Tactic #2. Now, months since it announced a crackdown on password sharing, Netflix announced details of the effort, or so we thought. The streaming giant just claimed the details were posted by mistake and were meant for test markets of Costa Rica, Chile, and Peru where users whose IP does not match the home address will have to pay an extra fee. The immediate public backlash to the “accidental” post may be fair warning of the outcome of the strategy.
Tactic #3. Warner Bros. Discovery jumps from a subscription-only to partnering with free ad-supported streaming models. Partners Tubi and Roku will distribute Warner Bros. Discovery’s shows by creating new channels dedicated to their content. Shows include popular series like Westworld, The Bachelor, Cake Boss, and Say Yes to the Dress.

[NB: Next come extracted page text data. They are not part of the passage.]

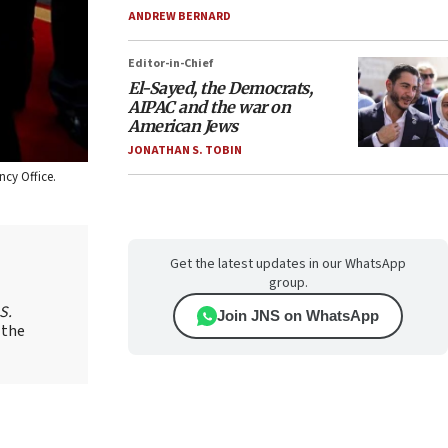
ANDREW BERNARD
Editor-in-Chief
El-Sayed, the Democrats,
AIPAC and the war on
American Jews
JONATHAN S. TOBIN
ncy Office.
Get the latest updates in our WhatsApp
group.
S.
Join JNS on WhatsApp
 the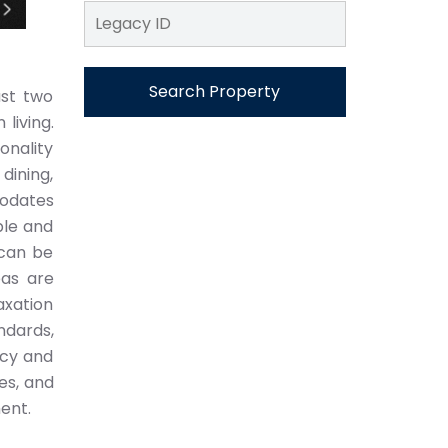
Search Property
ust two
living.
onality
dining,
modates
ble and
 can be
eas are
axation
ndards,
ncy and
es, and
ment.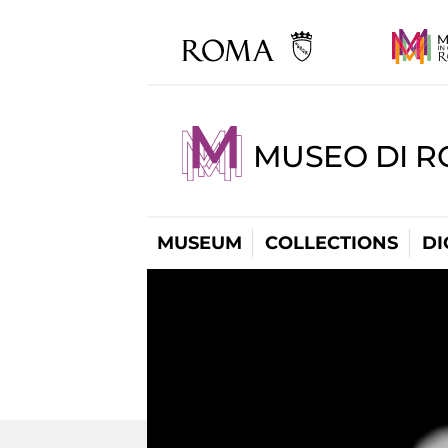
MUSEO DI R
MUSEUM
COLLECTIONS
DI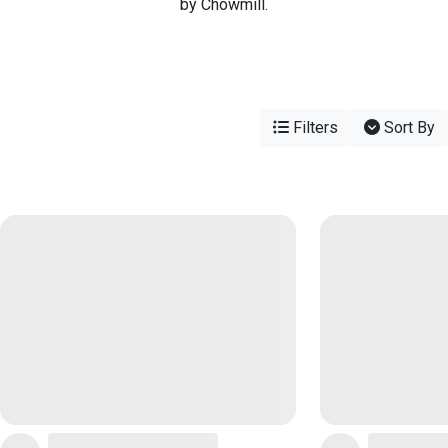
by Chowmill.
Filters
Sort By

Sincerest Form of Flattery
Just ask QVC. Fanatics Inc. is getting into the live-streamed shopping business. Fanatics Live will be hosted programming initially focused on “breaking” new boxes of sports cards and selling the contents. With a current database of some 90 million sports fans, Fanatics likely hopes to mimic the success of category pioneer, QVC, whose two channels generated more than $14 billion in revenue in 2021.
Alright, alright, alright. Yellowstone star Kevin Costner’s limited availability has the series’ producers considering replacing the show with a spin-off starring Matthew McConaughey, according to some reports. This on the heels of finding out McConaughey will also be the voice of Elvis in an upcoming Netflix series.
Let ‘em all talk to each other. Both Google and Microsoft are announcing that AI chatbots are the future of search. Google is calling its new AI “Bard” and it will be going head-to-virtual-head against OpenAI’s ChatGPT in Microsoft’s Bing search engine.
Let’s Run With It
Sold out. Fox has sold out all of the in-game advertising inventory for Super Bowl LVII, with peak prices topping $7 million for a 30-second spot. Most slots ran between $6 and $7 million according to people familiar with the sales.
Crypto goes missing. Some called last year’s Super Bowl the “Crypto Bowl” because a record four cryptocurrency companies ran big-budget commercials. This year, though, following the high-profile collapse of FTX, the category is entirely absent in the big game.
A glass half full? Anheuser-Busch remains the biggest advertiser with three minutes of national airtime but gave up its long-time deal to be the exclusive alcohol advertiser this year. So, this year, Budweiser will have buddies including Heineken, Diageo, Remy Martin and Molson Coors.